Verilen Metin —
────────────────────────────────────────

HAVADA, KARADA; HALİ PÜR-MELAL’İMİZ…

HAVADA, KARADA; HALİ PÜR-MELAL’İMİZ…

VAN 5.09.2025 14:42:00 0
HAVADA, KARADA; HALİ PÜR-MELAL’İMİZ…
Tarih: 05.09.2025 14:44 Güncelleme: 05.09.2025 15:15


Bugünkü yazımızın başlığı sanki yaşadığımız şehir ve bu şehrin sakinleri olan bizlerin içinde bulunduğu durumu anlatmak için söylenmiş. 

İçinde bulunduğumuz acı durumunun özeti anlamına gelen “hali pür-melalimiz” sözü zaten kronik birçok sorunla boğuşan kadim şehrimizin ve bu şehrin güzel insanlarının içler acısı durumuna tercüman oluyor.

Yıllardır şehrin üstüne karabasan gibi çöken “terör sorunu” ve devamında gelişen ekonomik sorunlar, eğitim sorunumuz, geleceğimiz ve en önemli zenginliğimiz olan gençliğin sorunları, turizm ve sanayi alanında geri kalmışlığımızın bir neticesi olan işsizlik sorunu yetmezmiş gibi birde yakın zamanda taşımacılık sektöründe birçok sorunla karşı karşıya kaldık. 

Ve “hali pür-melalimiz” daha da acınası bir hal aldı.

Ve içinde bulunduğumuz hal beni bu konuda da bir şeyler yazmaya sevk etti.

Bu güzel şehir, kadim VAN tüm bu yaşananları hak etmiyor dostlar. Aşağıda yazdıklarımda bu sorunların çözümüne bir katkı sunar düşüncesiyle kaleme alındı.

Konuyla ilgili yetkililer, siyasiler yüklendikleri sorumluluğun gereği bir çözüm üretir diye dikkatlere sunuldu.

Şimdi gelelim son zamanlarda diğer sorunlarımız yetmezmiş gibi bize yük olan, sıkıntı olan yaşadığımız sorunun ne olduğunu ifade etmeye.

Son zamanların en önemli sorunu: TAŞIMACILIK SEKTÖRÜNÜN VAN’A VE VANLIYA YÜKLEDİĞİ SORUNLAR

Öncelikle taşımacılığın önemine vurgu yapmak lazım..

İnsanlığın var olmasından itibaren insan ve yük taşımacılığı hep var olmuş ve olacaktır.

Hem yolcu hem de yük taşımacılığında özellikle en eski ithalatçı-ihracatçı bir ülke için toplu taşımacılık son derece önemlidir.

────────────────────────────────────────

[Veri kayıtları]

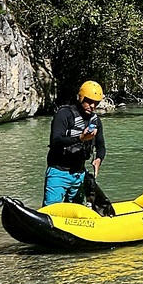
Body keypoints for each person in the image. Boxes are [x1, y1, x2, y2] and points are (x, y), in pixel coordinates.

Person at [45, 80, 110, 208]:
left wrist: (98, 159)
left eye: (96, 103)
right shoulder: (64, 114)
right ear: (81, 98)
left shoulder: (95, 121)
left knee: (78, 210)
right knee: (51, 210)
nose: (92, 106)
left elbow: (101, 146)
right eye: (89, 101)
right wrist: (80, 138)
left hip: (79, 174)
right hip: (58, 172)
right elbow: (55, 141)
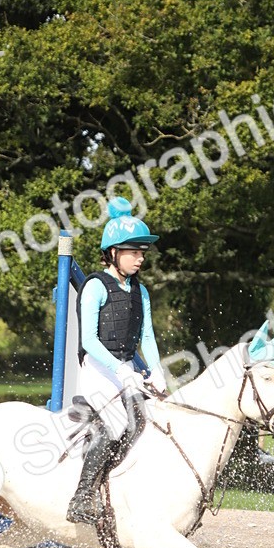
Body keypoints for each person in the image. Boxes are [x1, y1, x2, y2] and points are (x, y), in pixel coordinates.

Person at [66, 196, 167, 525]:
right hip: (97, 369)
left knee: (153, 421)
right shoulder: (95, 286)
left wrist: (157, 373)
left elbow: (147, 338)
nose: (140, 258)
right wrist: (121, 369)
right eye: (133, 251)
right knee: (115, 425)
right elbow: (89, 341)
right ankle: (81, 499)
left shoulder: (141, 291)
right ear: (113, 252)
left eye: (142, 252)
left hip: (126, 370)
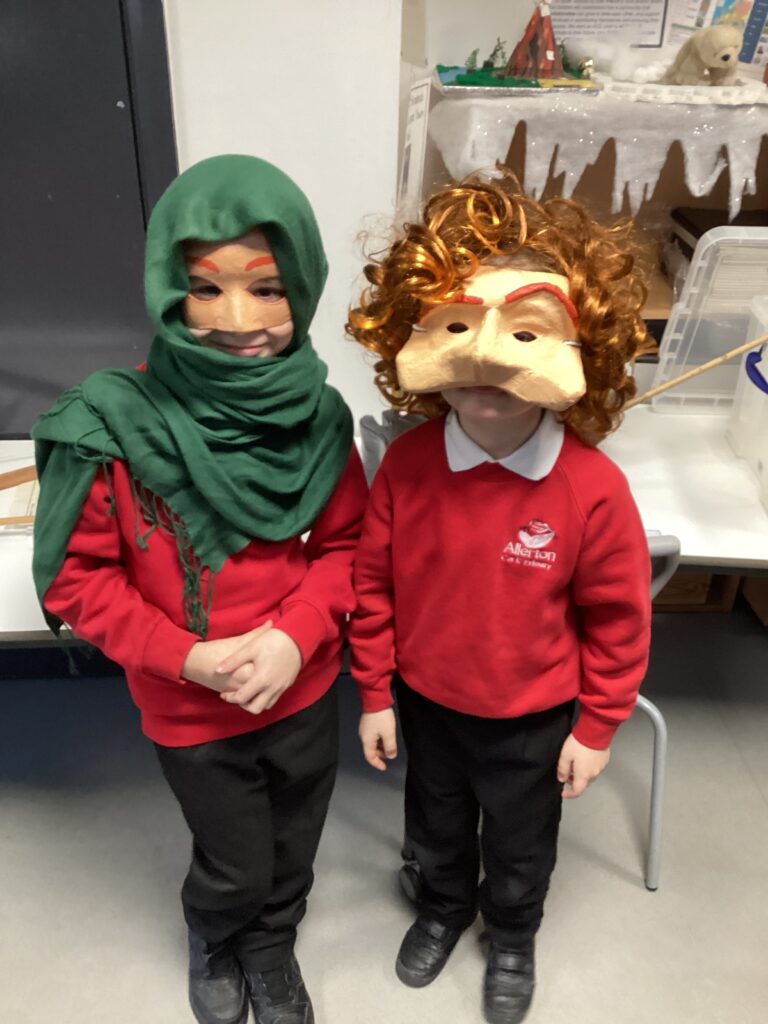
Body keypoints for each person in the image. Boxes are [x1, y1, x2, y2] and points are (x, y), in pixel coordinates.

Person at [32, 154, 368, 1024]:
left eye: (268, 287)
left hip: (303, 689)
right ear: (166, 289)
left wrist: (295, 634)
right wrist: (186, 657)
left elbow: (347, 547)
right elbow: (77, 579)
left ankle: (272, 944)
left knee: (294, 841)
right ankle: (216, 935)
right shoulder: (110, 425)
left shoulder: (319, 418)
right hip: (189, 703)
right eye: (205, 288)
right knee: (234, 859)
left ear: (304, 286)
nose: (238, 320)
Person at [346, 176, 653, 1024]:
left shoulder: (592, 488)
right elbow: (371, 585)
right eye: (459, 330)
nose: (488, 364)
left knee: (520, 845)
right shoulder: (407, 466)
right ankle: (444, 907)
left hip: (532, 717)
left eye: (523, 335)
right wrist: (374, 693)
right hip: (428, 702)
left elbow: (620, 620)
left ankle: (512, 936)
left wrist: (597, 727)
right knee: (436, 825)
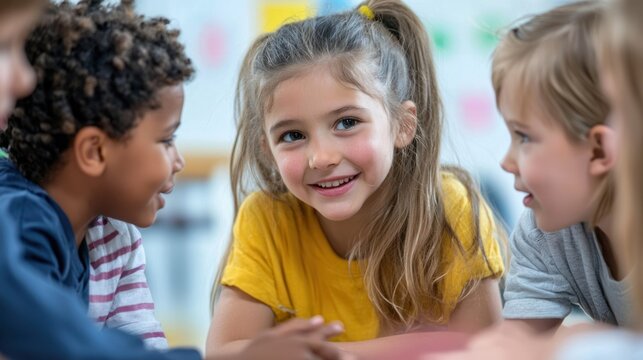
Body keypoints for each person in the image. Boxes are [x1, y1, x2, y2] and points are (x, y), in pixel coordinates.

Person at [0, 1, 344, 359]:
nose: (178, 160)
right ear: (95, 152)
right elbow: (62, 348)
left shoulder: (115, 236)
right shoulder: (17, 218)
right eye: (166, 139)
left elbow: (144, 350)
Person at [207, 0, 505, 358]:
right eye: (292, 136)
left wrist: (333, 355)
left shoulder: (448, 208)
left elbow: (486, 348)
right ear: (268, 149)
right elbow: (222, 352)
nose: (322, 157)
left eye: (347, 123)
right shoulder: (267, 219)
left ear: (403, 125)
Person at [493, 0, 625, 332]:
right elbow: (517, 348)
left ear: (598, 150)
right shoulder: (544, 234)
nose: (506, 162)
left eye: (524, 136)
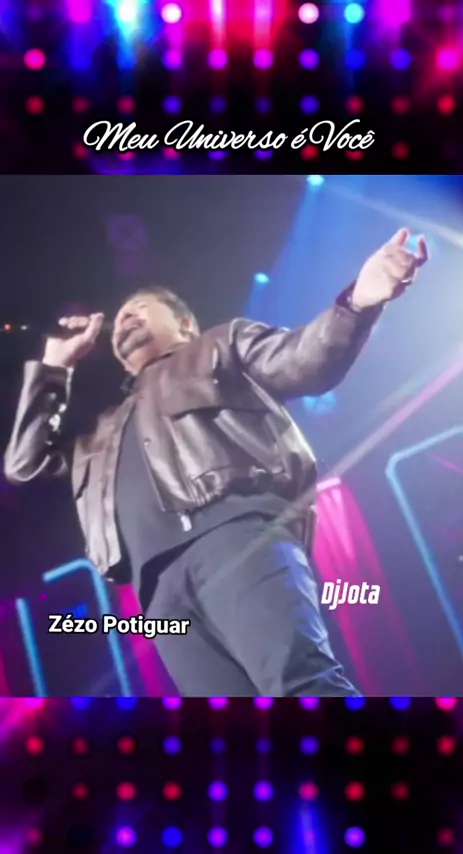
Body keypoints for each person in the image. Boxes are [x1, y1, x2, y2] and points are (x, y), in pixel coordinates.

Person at [4, 228, 428, 697]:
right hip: (155, 593)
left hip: (235, 539)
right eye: (121, 316)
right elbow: (24, 463)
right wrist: (55, 367)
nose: (125, 318)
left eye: (140, 308)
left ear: (185, 324)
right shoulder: (102, 428)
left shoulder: (219, 345)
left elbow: (304, 359)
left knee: (300, 684)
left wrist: (358, 302)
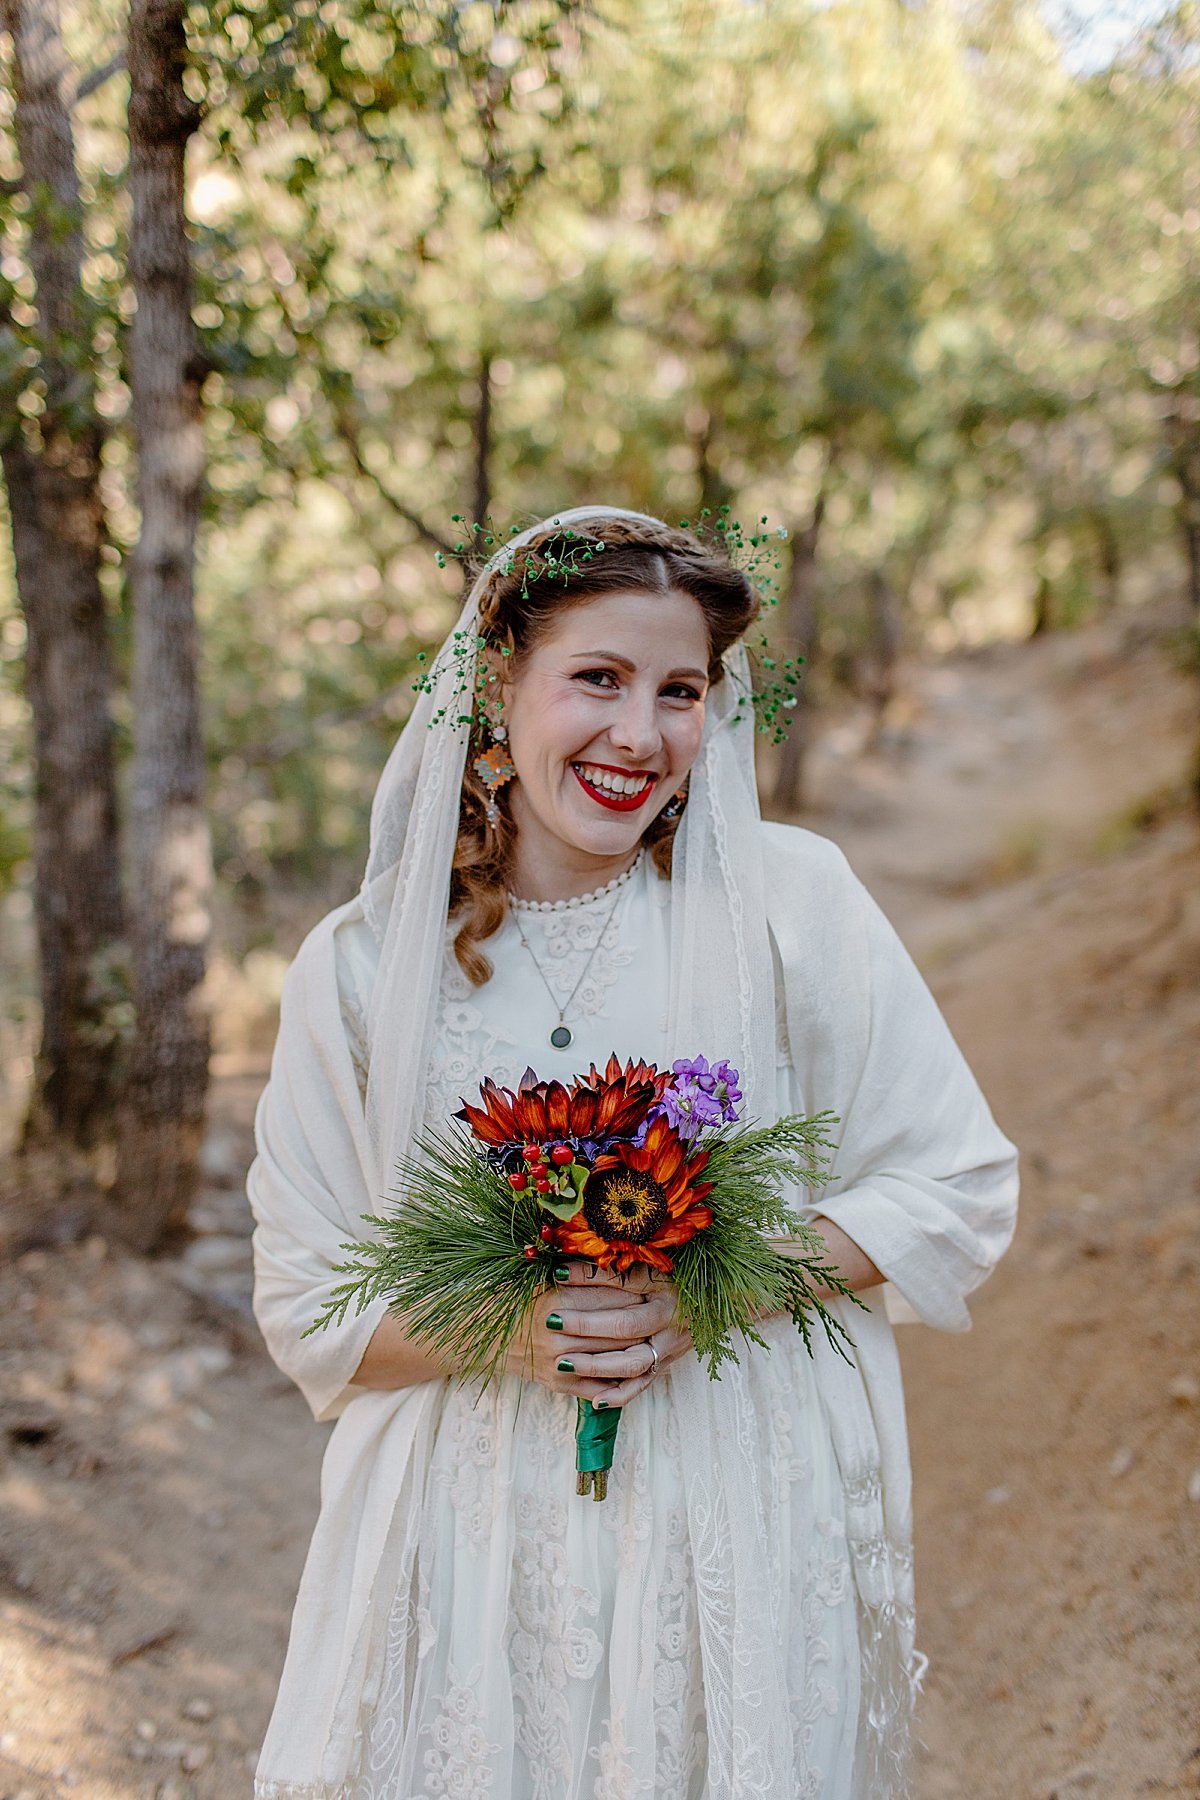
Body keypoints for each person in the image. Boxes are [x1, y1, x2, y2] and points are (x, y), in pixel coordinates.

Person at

────────────────────────────────────────

Görevin Amacı — Van'ın sorunlarını anlatan metnin "İçinde bulunduğumuz acı" ile başlayıp "yazmaya sevk etti." ile biten bölümünü, "karabasan" yerine "kâbus" koyarak güncelleyin ve yeniden yazın. Yalnızca verilen metinden yararlanın.

Çözüm —
İçinde bulunduğumuz acı durumunun özeti anlamına gelen “hali pür-melalimiz” sözü zaten kronik birçok sorunla boğuşan kadim şehrimizin ve bu şehrin güzel insanlarının içler acısı durumuna tercüman oluyor.

Yıllardır şehrin üstüne kâbus gibi çöken “terör sorunu” ve devamında gelişen ekonomik sorunlar, eğitim sorunumuz, geleceğimiz ve en önemli zenginliğimiz olan gençliğin sorunları, turizm ve sanayi alanında geri kalmışlığımızın bir neticesi olan işsizlik sorunu yetmezmiş gibi birde yakın zamanda taşımacılık sektöründe birçok sorunla karşı karşıya kaldık. 

Ve “hali pür-melalimiz” daha da acınası bir hal aldı.

Ve içinde bulunduğumuz hal beni bu konuda da bir şeyler yazmaya sevk etti.